Dietro il moniker Grimes si nasconde Claire Boucher, artista canadese entrata nel giro della 4AD sulla scorta di un paio di dischi che hanno fatto il loro dovere in giro per il web, diffondendo il suo nome a destra e a manca.
Nelle sue divagazioni electro-pop stratificate e tirate a lucido da una produzione che sa bene come amplificare a dismisura i pregi e nascondere quanto più possibile i difetti, "Visions" offre suggestioni dream-pop in plasticosissima scorza sintetica - "Oblivion", "Colour Of Moonlight (Antiochus)" - e spigoli robotici ("Eight"), suggestioni classicheggianti che fanno capolino oltre le meccaniche paradisiache della techno ("Nightmusic") e confessioni in forma di ballata magnetica/evanescente ("Skin"). In "Genesis", poi, ci si ritrova improvvisamente lungo l'autobahn dei Kraftwerk...
La voce della Boucher è sempre in proiezione, continuamente dislocata, spinta verso dimensioni parallele da cui solo è possibile continuare a flirtare con la magia di una malinconia trasfigurata in nitido sogno ad occhi aperti.
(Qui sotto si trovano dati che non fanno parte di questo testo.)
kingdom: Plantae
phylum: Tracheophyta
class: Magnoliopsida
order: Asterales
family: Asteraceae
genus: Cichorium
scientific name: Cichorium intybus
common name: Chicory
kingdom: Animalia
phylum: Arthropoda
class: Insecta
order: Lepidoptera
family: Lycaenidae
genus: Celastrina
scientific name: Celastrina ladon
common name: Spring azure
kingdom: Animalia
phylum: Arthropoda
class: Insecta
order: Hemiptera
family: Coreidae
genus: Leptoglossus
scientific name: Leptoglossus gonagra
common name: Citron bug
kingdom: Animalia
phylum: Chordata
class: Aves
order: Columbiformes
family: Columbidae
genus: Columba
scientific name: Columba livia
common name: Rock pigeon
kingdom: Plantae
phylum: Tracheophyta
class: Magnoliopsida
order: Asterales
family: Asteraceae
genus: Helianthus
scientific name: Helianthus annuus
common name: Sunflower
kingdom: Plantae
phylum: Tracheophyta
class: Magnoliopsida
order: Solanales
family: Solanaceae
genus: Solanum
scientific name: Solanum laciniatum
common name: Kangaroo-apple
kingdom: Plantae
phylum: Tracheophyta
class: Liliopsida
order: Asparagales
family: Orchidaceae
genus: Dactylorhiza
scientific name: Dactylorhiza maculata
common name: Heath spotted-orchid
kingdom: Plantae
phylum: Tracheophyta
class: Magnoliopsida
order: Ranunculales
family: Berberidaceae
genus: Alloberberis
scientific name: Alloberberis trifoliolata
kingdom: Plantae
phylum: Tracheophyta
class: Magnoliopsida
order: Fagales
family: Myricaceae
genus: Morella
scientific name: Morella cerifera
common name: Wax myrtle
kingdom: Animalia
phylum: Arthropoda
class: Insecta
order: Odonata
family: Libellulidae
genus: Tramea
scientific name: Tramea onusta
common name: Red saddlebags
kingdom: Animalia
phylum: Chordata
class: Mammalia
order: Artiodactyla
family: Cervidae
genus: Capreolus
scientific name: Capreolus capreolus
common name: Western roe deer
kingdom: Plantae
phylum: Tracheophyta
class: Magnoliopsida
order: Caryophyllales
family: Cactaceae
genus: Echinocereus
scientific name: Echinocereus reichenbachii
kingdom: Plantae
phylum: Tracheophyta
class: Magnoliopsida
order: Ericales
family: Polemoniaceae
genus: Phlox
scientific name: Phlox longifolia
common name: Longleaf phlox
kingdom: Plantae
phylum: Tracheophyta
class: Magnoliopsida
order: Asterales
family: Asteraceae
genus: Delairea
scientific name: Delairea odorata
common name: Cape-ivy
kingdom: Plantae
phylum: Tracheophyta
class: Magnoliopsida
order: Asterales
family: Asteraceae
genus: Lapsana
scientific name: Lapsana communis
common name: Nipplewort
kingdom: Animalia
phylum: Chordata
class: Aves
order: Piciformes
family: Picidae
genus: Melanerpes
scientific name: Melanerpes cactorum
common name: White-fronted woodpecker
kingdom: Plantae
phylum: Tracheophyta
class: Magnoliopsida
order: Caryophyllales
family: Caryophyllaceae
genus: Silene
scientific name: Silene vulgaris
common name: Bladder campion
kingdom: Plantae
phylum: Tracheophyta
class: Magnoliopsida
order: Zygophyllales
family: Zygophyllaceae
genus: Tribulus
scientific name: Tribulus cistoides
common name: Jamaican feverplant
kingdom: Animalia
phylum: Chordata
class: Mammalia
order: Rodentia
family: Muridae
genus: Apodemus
Saltella e si ritrae ("Circumambient"), gioca con gli anni Ottanta più frivoli, aggrappandosi a un melodismo patinato che evidentemente deve anche qualcosa alla pochezza di molto mainstream femmineo ("Vowels = Space and Time", tra gli altri).
Il retro-futurismo è ancora un'ipotesi su cui lavorare - "Be A Body (侘寂)" - ed è meglio, allora, concentrarsi sull'incanto purissimo di un elegiaco girotondo dell'anima dinanzi a un tappeto di stelle abbaglianti - "Symphonia IX (My Wait Is U)".
Eppure, gira e rigira, ti ritrovi sempre in un circolo vizioso, circondato da lustrini che abbagliano oltremisura nel tentativo di distoglierti dalla pochezza delle idee messe in campo.
Insomma, il solito disco furbo destinato a un pubblico poco esigente.